European equity markets ended mixed. In credit markets, European main CDS spreads were wider by 1.2bp with crossover spreads tightening 4.2bp. Asian equity markets have opened broadly weaker this morning while Asia ex-Japan CDS spreads tightened 2bp yesterday.
A put option gives the buyer of the option the right but not the obligation to sell the underlying instrument at a particular price known as the strike price at expiration. Put options in bonds are in the hands of the bondholders unlike call options, which lie with the issuer. Exercising a put would require the issuer to redeem the bonds, leading to a cash outflow.
On Italy’s Bond Rally Coming to An End
Eric Oynoyan and Chiara Zangarelli, strategists at Morgan Stanley
“The supportive factors that allowed the 10-year BTP-bund spread to reach our 160 basis points bull case scenario have vanished. We now expect higher fiscal deficits and weaker growth. In a context of a fast-weakening euro zone economy, that repricing should accelerate over the coming months.”

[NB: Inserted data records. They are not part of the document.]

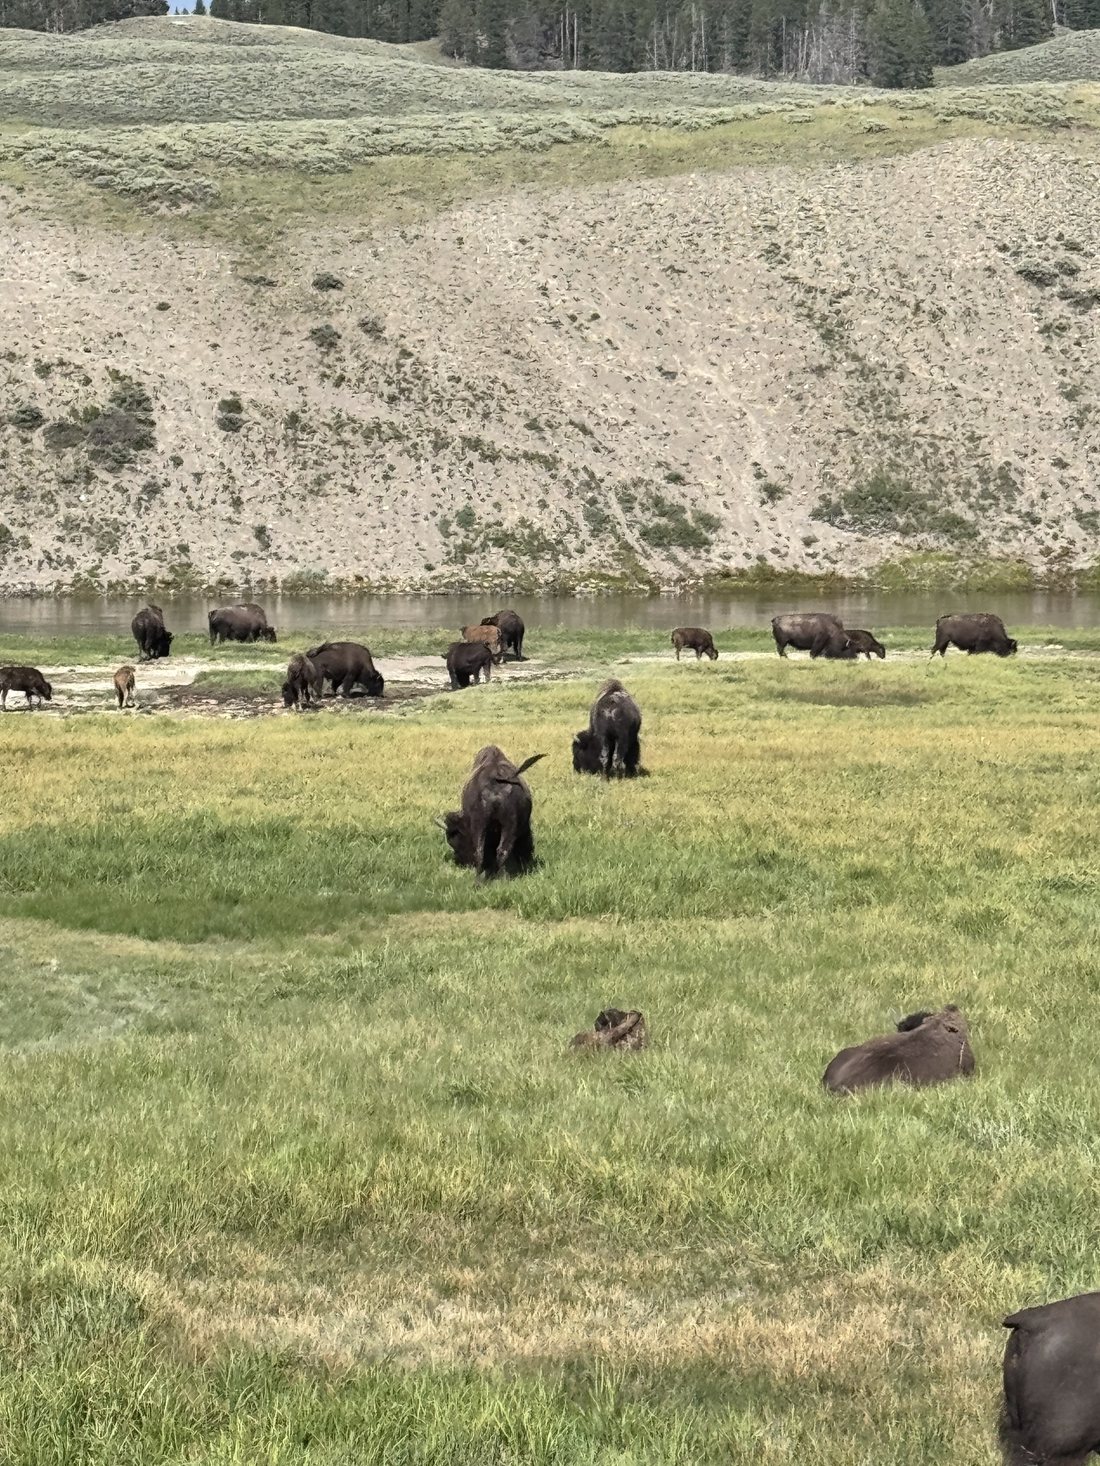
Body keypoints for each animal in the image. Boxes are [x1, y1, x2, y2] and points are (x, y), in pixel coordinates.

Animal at [437, 745, 545, 879]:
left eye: (453, 839)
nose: (460, 861)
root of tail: (496, 779)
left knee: (481, 851)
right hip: (508, 825)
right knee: (500, 850)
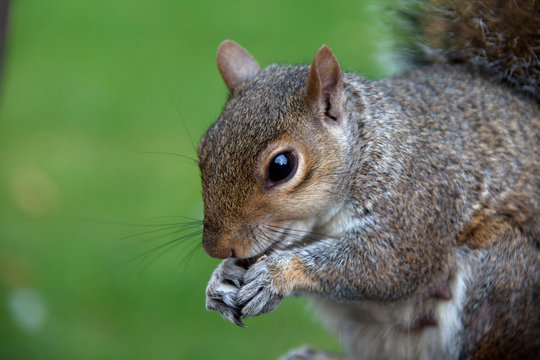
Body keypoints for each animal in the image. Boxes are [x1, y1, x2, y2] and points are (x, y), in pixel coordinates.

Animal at [198, 1, 540, 358]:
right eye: (204, 149)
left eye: (282, 166)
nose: (217, 248)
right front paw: (220, 280)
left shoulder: (415, 201)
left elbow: (386, 265)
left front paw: (275, 274)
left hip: (498, 277)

On US Companies Opting For Short-Term Debt
Matt Brill, Head of Invesco
“For the most part, companies are preferring to borrow for three, five, seven or 10 years much more than borrowing for 30 years. I think that’s just a function of how expensive it’s gotten for companies to borrow versus where it was just a year-and-a-half or so ago. You don’t want to be paying this high coupon for any longer than you have to.”
On High Demand For Treasury Bills Among Retail Investors
Thomas Simons, senior economist at Jefferies LLC
“These are attractive yields so it never made much sense for bills to be stuffed with the dealers for long. It has taken a long time for retail investors to pay attention to bills, and the same motivation is there for institutional investors too.”
John McClain, a portfolio manager for Brandywine Global
“You’re being paid to be patient and there’s a very compelling opportunity to allocate excess cash into T-bills. The earnings yield on the S&P 500 is below T-bills and that doesn’t happen very frequently. There’s a lot of compelling reasons why you’re supposed to invest in T-bills at the moment.”
On Fed Not Hiking in upcoming September Meeting
Brett Ryan, senior U.S. economist at Deutsche Bank
“Though we continue to expect the Fed to remain on hold at the Sept. 20 FOMC meeting, we would not be surprised to see most officials continue to project one more rate hike by year-end in their updated ‘dot plot.”